Per chi pensa, e il credente dovrebbe avere la mente più lucida, è sempre Avvento: tempo di attesa, che però è già Eterno presente. Ma l’Eterno presente attende di essere sempre più presente nella coscienza di ogni essere umano.
Siamo sempre in Avvento, in uno stato di attesa: già il giorno dopo la data del 25 dicembre, tanto più che è subito pronta un’altra immersione nel mondo della vacuità.
Cito alcune riflessioni di Dietrich Bonhoeffer (da “Voglio vivere questi giorni con voi”).
«Festeggiare l’Avvento significa saper attendere: attendere è un’arte che il nostro tempo impaziente ha dimenticato. Esso vuole staccare il frutto maturo non appena germoglia; ma gli occhi ingordi vengono soltanto illusi, perché un frutto apparentemente così prezioso è dentro ancora verde, e mani prive di rispetto gettano via senza gratitudine ciò che li ha delusi. Chi non conosce la beatitudine acerba dell’attendere, cioè il mancare di qualcosa nella speranza, non potrà mai gustare la benedizione intera dell’adempimento… Nel mondo dobbiamo attendere le cose più grandi, più profonde, più delicate, e questo non avviene in modo tempestoso, ma secondo la legge divina della germinazione, della crescita e dello sviluppo. Comprendete l’ora della tempesta e del naufragio, è l’ora della inaudita prossimità di Dio, non della sua lontananza. Là dove tutte le altre sicurezze si infrangono e crollano e tutti i puntelli che reggevano la nostra esistenza sono rovinati uno dopo altro, là dove abbiamo dovuto imparare a rinunciare, proprio là si realizza questa prossimità di Dio, perché Dio sta per intervenire, vuol essere per noi sostegno e certezza. Egli distrugge, lascia che abbia luogo il naufragio, nel destino e nella colpa; ma in ogni naufragio ci ributta su di Lui. Questo ci vuole mostrare: quando tu lasci andare tutto, quando perdi e abbandoni ogni tua sicurezza, ecco, allora sei libero per Dio e totalmente sicuro in Lui. Che solo ci sia dato di comprendere con retto discernimento le tempeste della tribolazione e della tentazione, le tempeste d’alto mare della nostra vita! In esse Dio è vicino, non lontano, il nostro Dio è in croce. La croce è il segno in cui la falsa sicurezza viene sottoposta a giudizio e viene ristabilita la fede in Dio».

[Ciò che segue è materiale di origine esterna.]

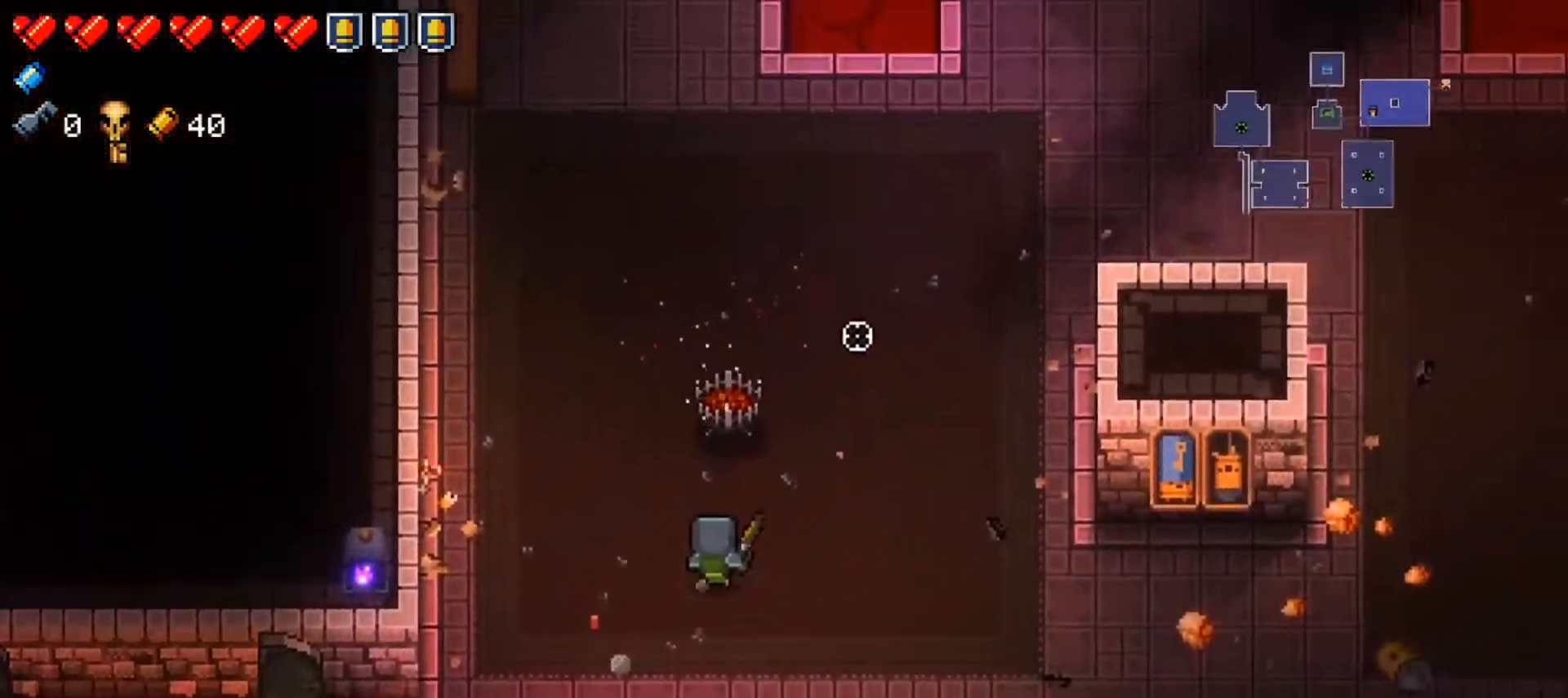
{"buttons": [], "left_stick": "up-right", "right_stick": "up-right", "events": []}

L’attesa del Divino che germoglia e cresce è nella interiorità dell’essere più puro, e oggi l’ostacolo più duro all’attesa interiore è quella alienazione prodotta da un regime totalizzante che assume diversi nomi.
Riporto un brano di un articolo, che ho letto in questi giorni. Titolo: “Frammenti di idee ricostruttive: il primato dell’interiorità”, scritto da Michele Nicoletti, editoriale della Rivista “Il margine” n.9/1994.

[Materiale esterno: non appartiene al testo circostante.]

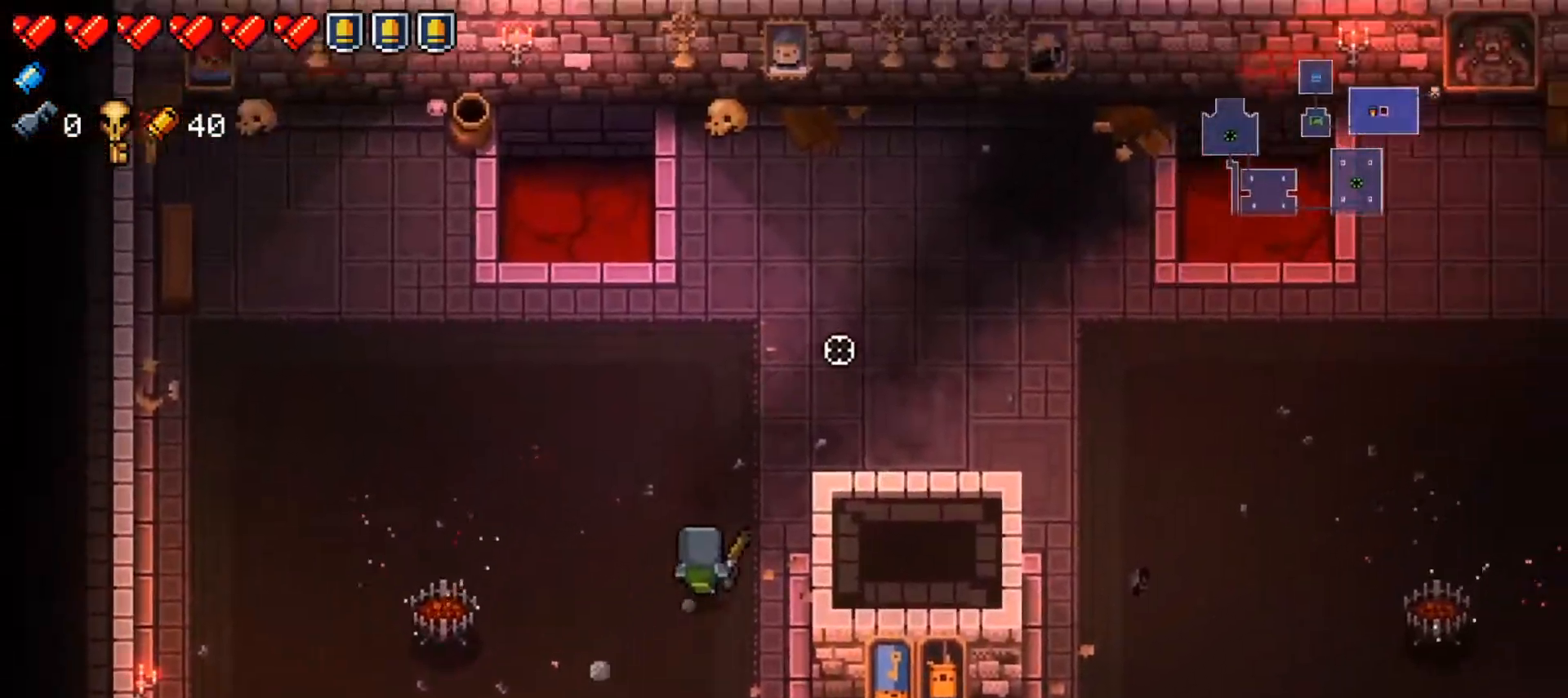
{"buttons": [], "left_stick": "right", "right_stick": "center", "events": [[117, "right_stick", "center"], [350, "left_stick", "right"], [367, "X", "down"], [484, "X", "up"]]}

L’eclissi dello spazio interiore
Il rischio più forte a cui le moderne società di massa sono esposte è quello della scomparsa dell’interiorità umana. Non è questo un rischio nuovo, se è vero che viene denunciato fin dall’inizio dell’erompere della società industriale e soprattutto del diffondersi dei mezzi di informazione, dal giornale in poi. È sufficiente riandare alle pagine di Kierkegaard contro l’onnipotenza della “folla”, del “pubblico” che divora ogni cosa e fa scomparire il “singolo” e la sua interiorità, o a quelle di Tocqueville sul rischio di massificazione presente nelle nascenti democrazie, che avrebbe potuto segnare la fine dell’indipendenza dell’individuo. Quelle pagine, frettolosamente liquidate come espressione di un pensiero aristocratico e reazionario incapace di cogliere il nuovo che avanzava, dovevano venir riscoperte come tragicamente attuali negli anni Venti e Trenta, gli anni del sorgere dei totalitarismi. Di quei sistemi, cioè, che annientavano l’individuo nel Tutto dello Stato e soprattutto che si impadronivano della sua sfera interiore attraverso sofisticati mezzi di propaganda e l’uso del terrore. Ai regimi totalitari non era sufficiente l’obbedienza esteriore dei cittadini, volevano la loro anima.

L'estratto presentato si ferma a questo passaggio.